Schon jetzt laufen die Vorbereitungen für den Bau von Schiffen der „Global Class“. Das Größte, was die Werft in Wismar jemals herausgebracht hat: Ozeanriesen mit über 340 Metern Länge und 46 Meter Breite, eigens für den wachsenden asiatischen Kreuzfahrtmarkt konzipiert, für jeweils über 5000 Passagiere in 2400 Kabinen.

„Es gibt 200 Millionen Chinesen, die sich eine Kreuzfahrt leisten können. Das heißt, dieser Markt benötigt in den nächsten 15 Jahren circa 30 bis 40 Kreuzfahrtschiffe“, rechnet Au vor. Und die wolle man bei MV Werften bauen. Genug Arbeit also für eine lange Zeit.
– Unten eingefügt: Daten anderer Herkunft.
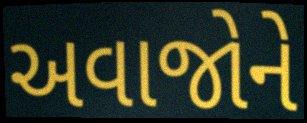
અવાજોને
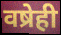
वष्रेही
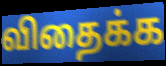
விதைக்க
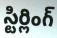
స్టిర్లింగ్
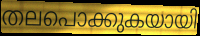
തലപൊക്കുകയായി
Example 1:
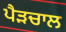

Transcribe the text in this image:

ਪੈੜਚਾਲ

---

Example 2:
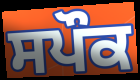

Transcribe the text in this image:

ਸਪੌਕ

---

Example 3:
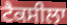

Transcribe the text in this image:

ਟੈਕਸੀਲਾ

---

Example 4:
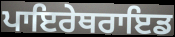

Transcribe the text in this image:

ਪਾਇਰੇਥਰਾਇਡ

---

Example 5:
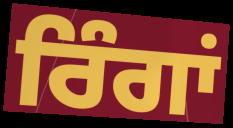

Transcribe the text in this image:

ਰਿੰਗਾਂ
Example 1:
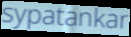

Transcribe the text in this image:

sypatankar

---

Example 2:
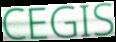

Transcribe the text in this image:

CEGIS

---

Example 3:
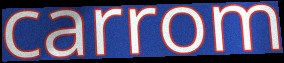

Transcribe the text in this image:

carrom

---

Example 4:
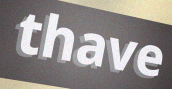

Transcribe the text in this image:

thave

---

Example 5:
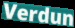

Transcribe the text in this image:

Verdun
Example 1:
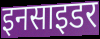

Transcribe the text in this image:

इनसाइडर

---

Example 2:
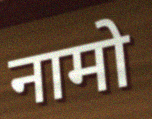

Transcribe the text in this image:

नामो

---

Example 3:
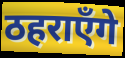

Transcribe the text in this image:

ठहराएँगे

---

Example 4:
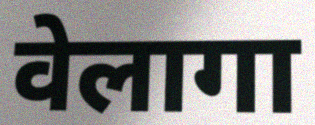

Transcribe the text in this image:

वेलागा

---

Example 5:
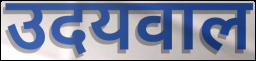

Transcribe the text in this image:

उदयवाल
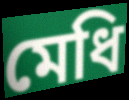
মেধি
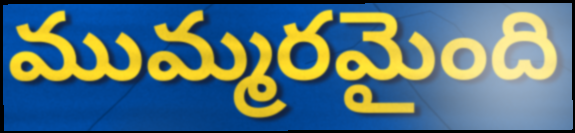
ముమ్మరమైంది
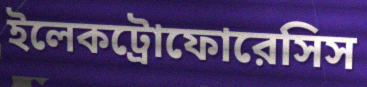
ইলেকট্রোফোরেসিস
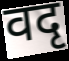
वदृ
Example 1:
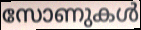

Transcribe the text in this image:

സോണുകൾ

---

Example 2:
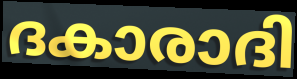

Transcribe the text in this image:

ദകാരാദി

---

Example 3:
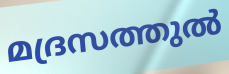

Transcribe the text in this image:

മദ്രസത്തുൽ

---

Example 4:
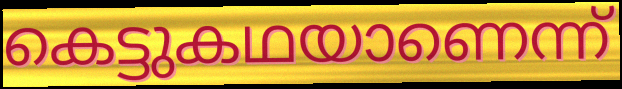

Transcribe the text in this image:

കെട്ടുകഥയാണെന്ന്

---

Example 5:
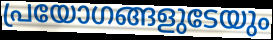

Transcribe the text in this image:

പ്രയോഗങ്ങളുടേയും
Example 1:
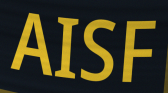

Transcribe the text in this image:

AISF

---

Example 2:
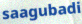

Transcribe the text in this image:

saagubadi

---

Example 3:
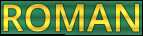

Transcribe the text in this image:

ROMAN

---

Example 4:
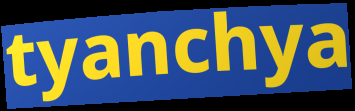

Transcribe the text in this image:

tyanchya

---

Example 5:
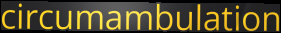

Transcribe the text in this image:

circumambulation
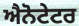
ਐਨੋਟੇਟਰ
Und auch von Natur aus eher skeptisch agierende Arbeitnehmervertreter reihen sich ein in die rosarot gemalte Werften-Zukunft von Mecklenburg-Vorpommern. „Ich sehe doch, dass es weitergeht. Bereits im September wird das zweite Flusskreuzfahrtschiff übergeben, die beiden anderen folgen im Winter“, sagt Ines Scheel. Und auch die von Vorstandsseite angesprochene „Global Class“ nehme nach Aussage der Gesamtbetriebsratsvorsitzenden der drei MVW-Standorte Wismar, Rostock und Stralsund bereits Formen an. Die ersten Einkaufsverträge seien abgeschlossen, die Konstruktion für die Luxus-Megaliner arbeite bereits, ständig würden neue Mitarbeiter eingestellt. Genting habe bisher alle Zusagen, auch was Personal und Investitionen an allen drei Standorten beträfe, eingehalten. Die am Vortag der Schiffsübergabe veröffentlichte Gewinnwarnung sei ein üblicher Vorgang, kein Grund zur Beunruhigung, weder bei den Menschen in der Region, noch bei den derzeit 1400 Beschäftigten.
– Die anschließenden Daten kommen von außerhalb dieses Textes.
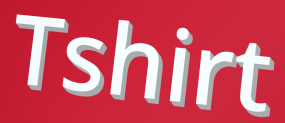
Tshirt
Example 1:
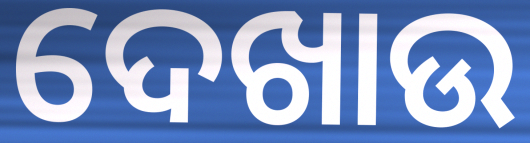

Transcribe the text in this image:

ଦେଖାଉ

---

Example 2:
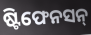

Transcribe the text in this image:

ଷ୍ଟିଫେନସନ୍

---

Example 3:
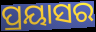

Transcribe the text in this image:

ପ୍ରୟାସର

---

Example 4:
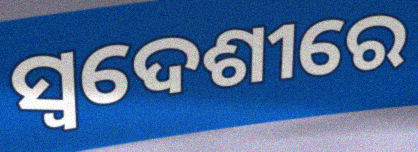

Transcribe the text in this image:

ସ୍ୱଦେଶୀରେ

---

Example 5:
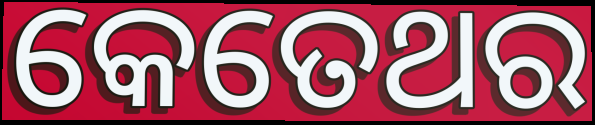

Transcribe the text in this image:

କେତେଥର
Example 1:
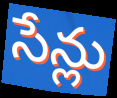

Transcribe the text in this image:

సేన్లు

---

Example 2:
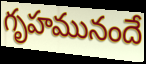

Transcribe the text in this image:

గృహమునందే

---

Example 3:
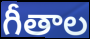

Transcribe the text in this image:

గీతాల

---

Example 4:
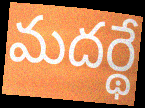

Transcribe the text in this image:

మదర్థే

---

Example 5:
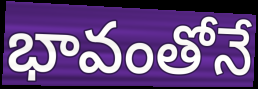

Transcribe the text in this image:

భావంతోనే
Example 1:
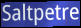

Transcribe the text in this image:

Saltpetre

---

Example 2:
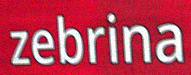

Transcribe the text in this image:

zebrina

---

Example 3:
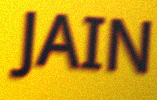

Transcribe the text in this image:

JAIN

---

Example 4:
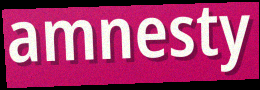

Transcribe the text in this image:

amnesty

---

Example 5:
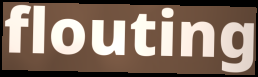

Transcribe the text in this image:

flouting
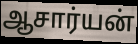
ஆசார்யன்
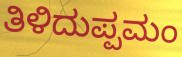
ತಿಳಿದುಪ್ಪಮಂ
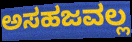
ಅಸಹಜವಲ್ಲ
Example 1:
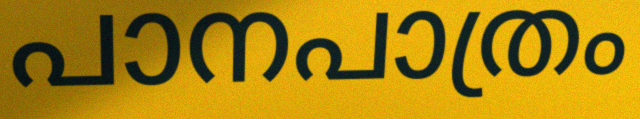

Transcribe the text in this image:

പാനപാത്രം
Die heute ausgelieferte „Crystal Bach“ ist 135 Meter lang, 11,4 Meter breit und wurde speziell für Flusskreuzfahrten durch Europa konzipiert. Bis zu 106 Passagiere finden in 55 geräumigen Balkonsuiten Platz. Die Überführung von Wismar über den Nord-Ostsee-Kanal in die Niederlande ist für Sonntag, den 6. August geplant. Die Jungfernfahrt führt ab 13. August von Amsterdam nach Frankfurt/Main.